*** SOURCE PASSAGE ***

Store in a file a web page written in chinese

A

Antonio

Hi,
I want to read an html page written in chinese and store it in a file
having extension .aspx , I'm not sure where is the problem, I use the
following lines of code:

String sAddress = "http://babelfish.altavista.com/babe...h&trurl=http://www.etantonio.it/EN/index.aspx"
;

WebRequest req = WebRequest.Create(sAddress);
WebResponse result = req.GetResponse();
Stream ReceiveStream = result.GetResponseStream();
StreamReader reader = new StreamReader(ReceiveStream, Encoding.UTF8 );
String sHtmlTradotto = reader.ReadToEnd();

StreamWriter writer = new StreamWriter( "prova.aspx" , false,
System.Text.Encoding.UTF8) ;

writer.Write(sHtmlTradotto);
writer.Flush();
writer.Close();

But the file produced didn't contain the chinese characters so, how
can I solve the problem???

Many Thanks in advance ...

Ing. Antonio D'Ottavio
 
J

Jon Skeet [C# MVP]

Antonio said:
I want to read an html page written in chinese and store it in a file
having extension .aspx , I'm not sure where is the problem, I use the
following lines of code:

String sAddress =
"http://babelfish.altavista.com/babelfish/trurl_pagecontent?lp=en_zh
&trurl=http://www.etantonio.it/EN/index.aspx"
;

WebRequest req = WebRequest.Create(sAddress);
WebResponse result = req.GetResponse();
Stream ReceiveStream = result.GetResponseStream();
StreamReader reader = new StreamReader(ReceiveStream, Encoding.UTF8 );
String sHtmlTradotto = reader.ReadToEnd();

StreamWriter writer = new StreamWriter( "prova.aspx" , false,
System.Text.Encoding.UTF8) ;

writer.Write(sHtmlTradotto);
writer.Flush();
writer.Close();

But the file produced didn't contain the chinese characters so, how
can I solve the problem???

*** PROVIDED MATERIAL ***

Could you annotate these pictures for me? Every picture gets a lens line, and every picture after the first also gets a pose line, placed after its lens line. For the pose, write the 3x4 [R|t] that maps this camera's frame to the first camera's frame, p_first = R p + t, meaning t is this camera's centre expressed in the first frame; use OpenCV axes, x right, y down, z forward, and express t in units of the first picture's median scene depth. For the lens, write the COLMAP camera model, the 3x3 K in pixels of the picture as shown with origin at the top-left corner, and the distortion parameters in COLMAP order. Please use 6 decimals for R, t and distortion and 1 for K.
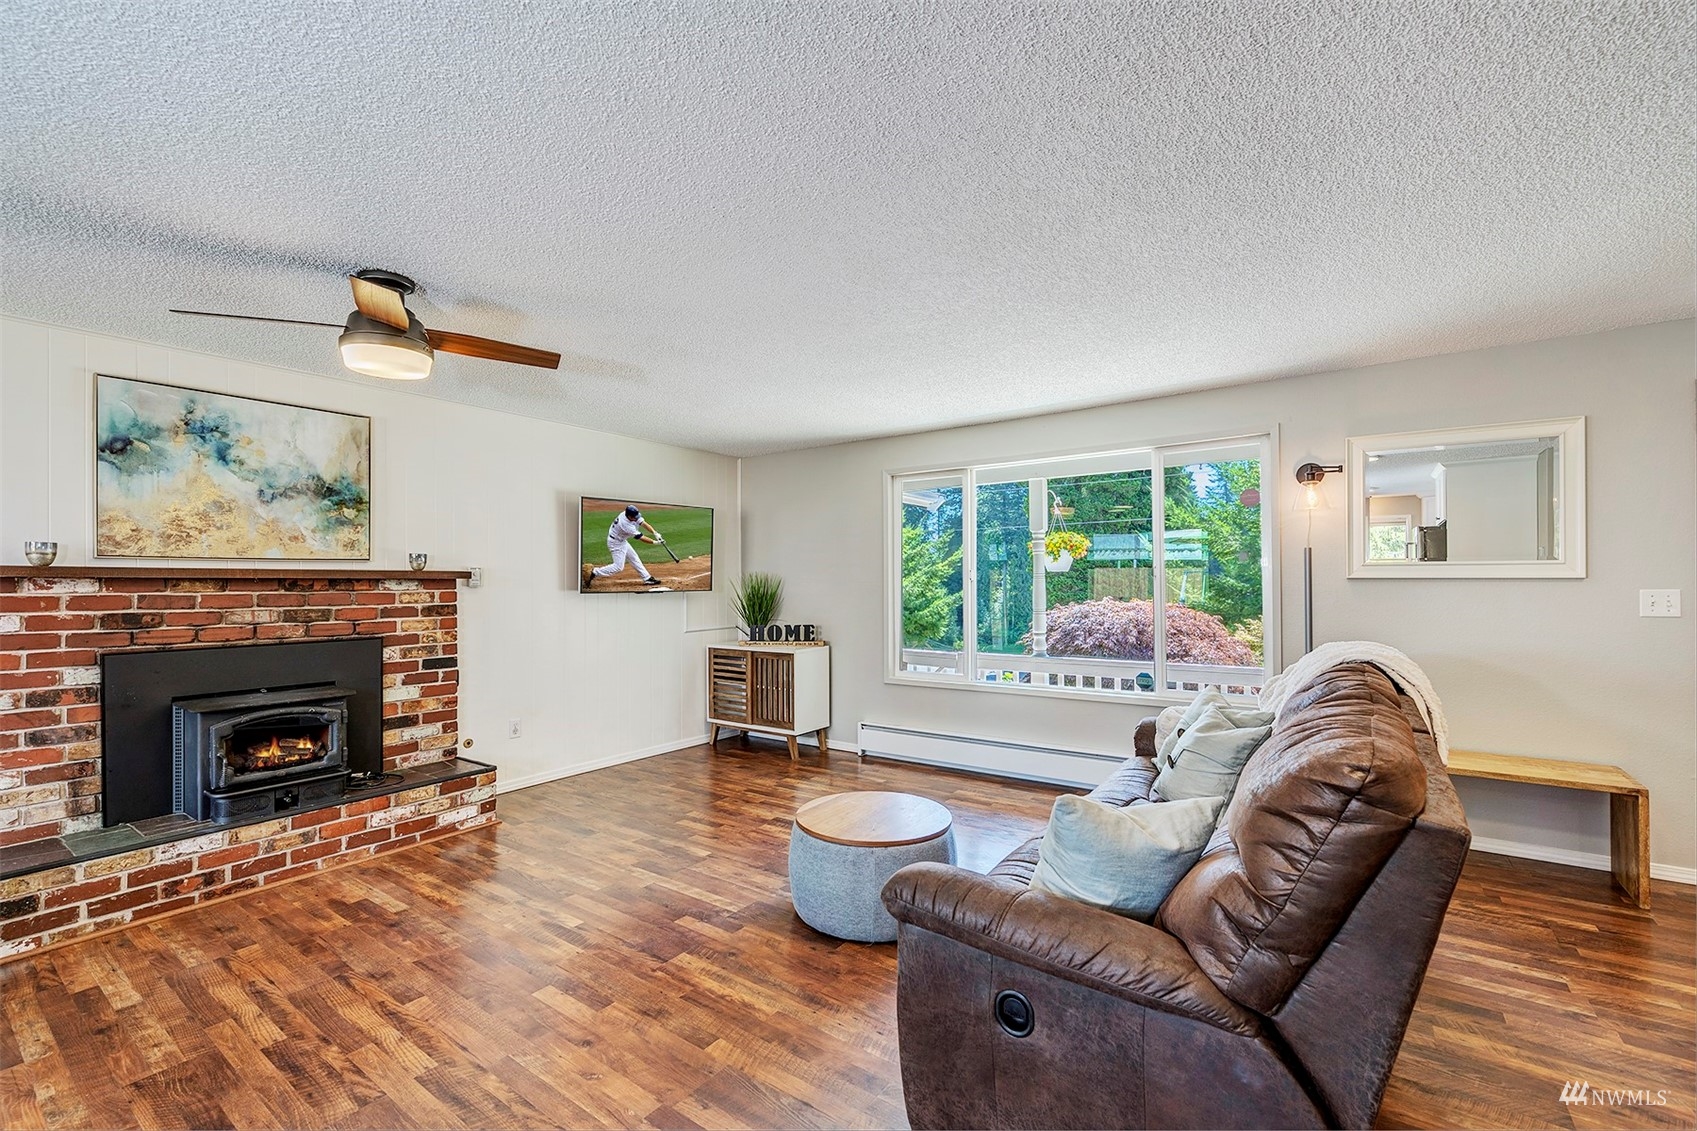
lens RADIAL K [[717.8, 0, 848.3], [0, 717.8, 577.4], [0, 0, 1]] dist [0.002856, 0.000104]
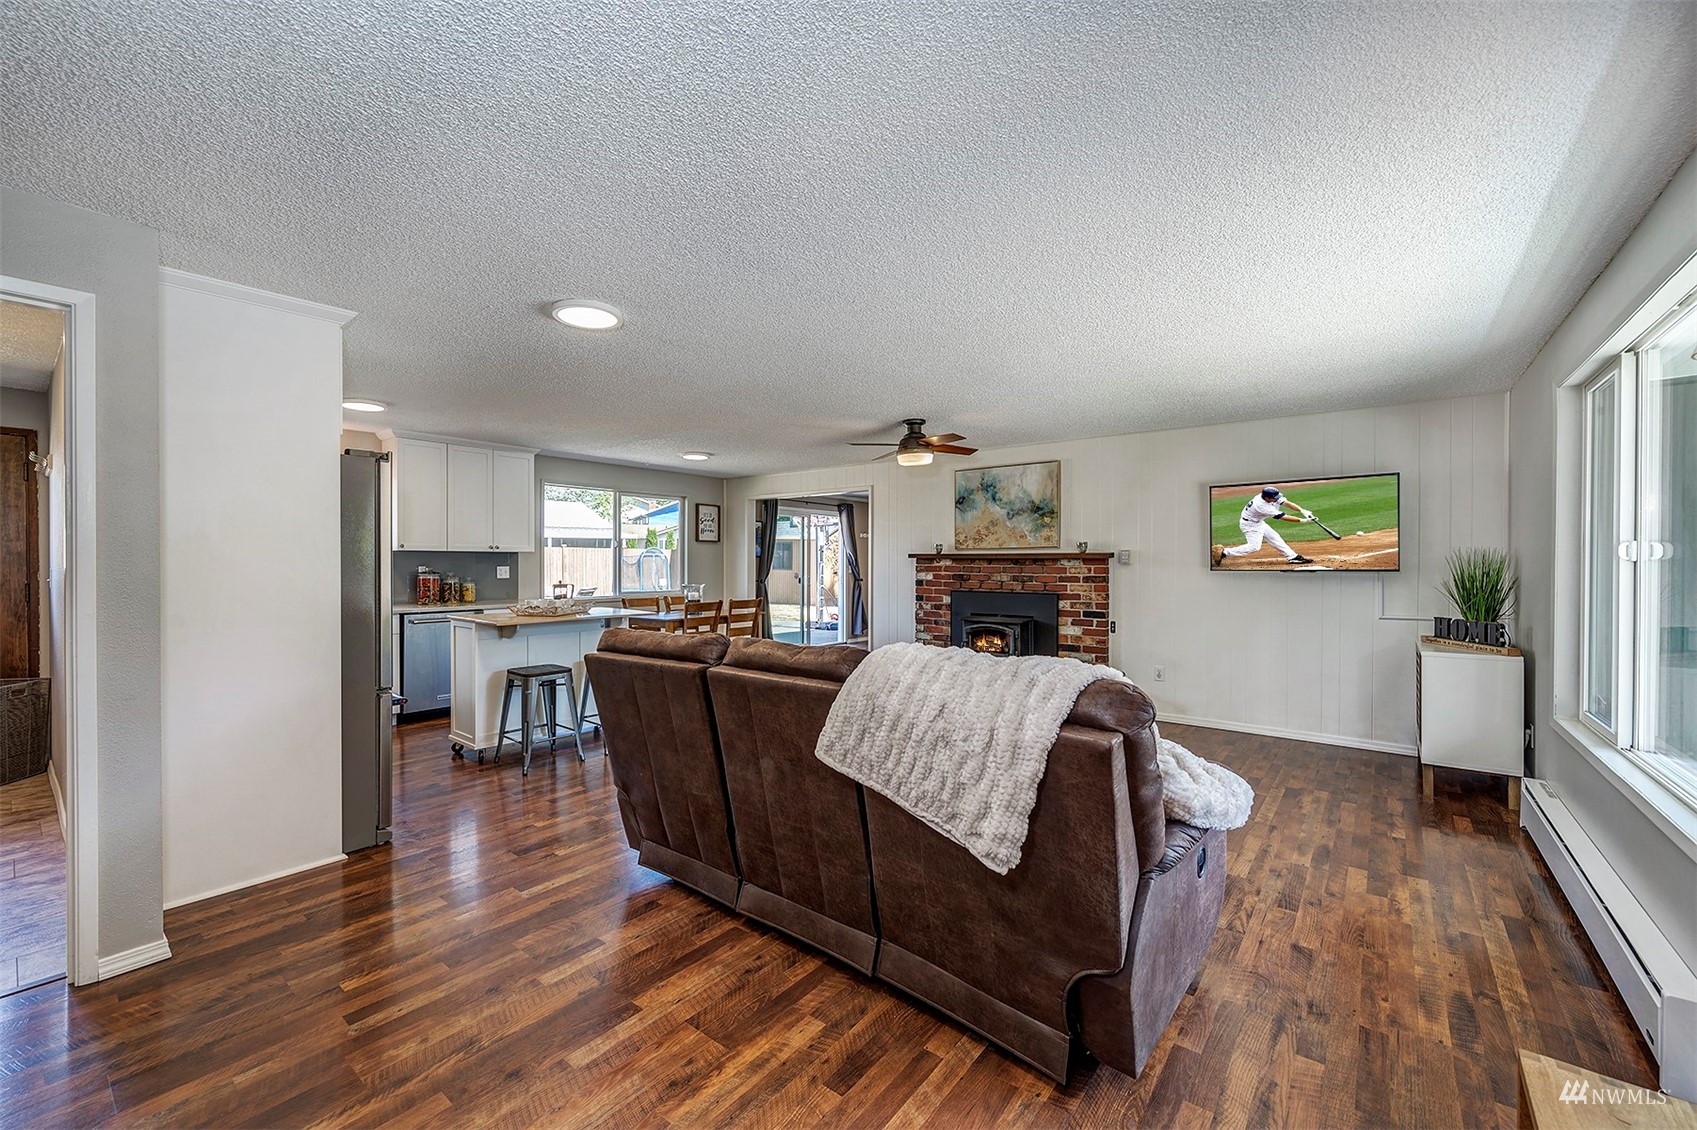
lens RADIAL K [[675.1, 0, 844.5], [0, 675.1, 564.6], [0, 0, 1]] dist [-0.002541, -0.000443]
pose [[-0.036717, 0.011762, -0.999256, 0.888828], [0.007225, 0.999908, 0.011504, -0.005403], [0.999300, -0.006797, -0.036798, 0.551138]]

***

• _ACTIVITIES_:
(a) In the thread about saving a Chinese web page to a file, what file name does the StreamWriter write the downloaded page to?
(b) Write the next part of the thread about saving a Chinese web page to a file, picking up after its last line.

• _RESULTS FOR THE EXERCISE_:
(a) prova.aspx

(b)
Are you sure that it's returning the data in UTF-8? How are you
checking whether or not the file contained Chinese characters?

I'd look in more depth myself, but using the code above, it's
complaining that the server committed an HTTP protocol violation :(
 
A

Antonio

Hi,
I simply try to connect to the url

http://babelfish.altavista.com/babe...h&trurl=http://www.etantonio.it/EN/index.aspx

with internet explorer and this is the result where I can see that the
charset=UTF-8 and I can normally see chinese symbols :


<html><meta http-equiv="content-type" content="text/html;
charset=UTF-8"><base href="http://www.etantonio.it/EN/index.aspx">
<!-- removed --><meta http-equiv="Content-Type" content="text/html ;
CHARSET=UTF-8"><base href="http://www.etantonio.it/EN/index.aspx">
<!doctype HTML PUBLIC "-//W3C//DTD HTML 4.01 Transitional//EN">
<head>
<title>Etantonio</title>
<meta name="author" content="Antonio DOttavio">
<meta name="description" content="Etantonio Index">
<link href="Stili.css" rel="stylesheet" type="text/css">
</head>
<body>

<script language=JavaScript src="menu_array.js"
type=text/javascript></script>
<script language=JavaScript src="mmenu.js"
type=text/javascript></script>

<table width="750" height="430" border="0" cellpadding="0"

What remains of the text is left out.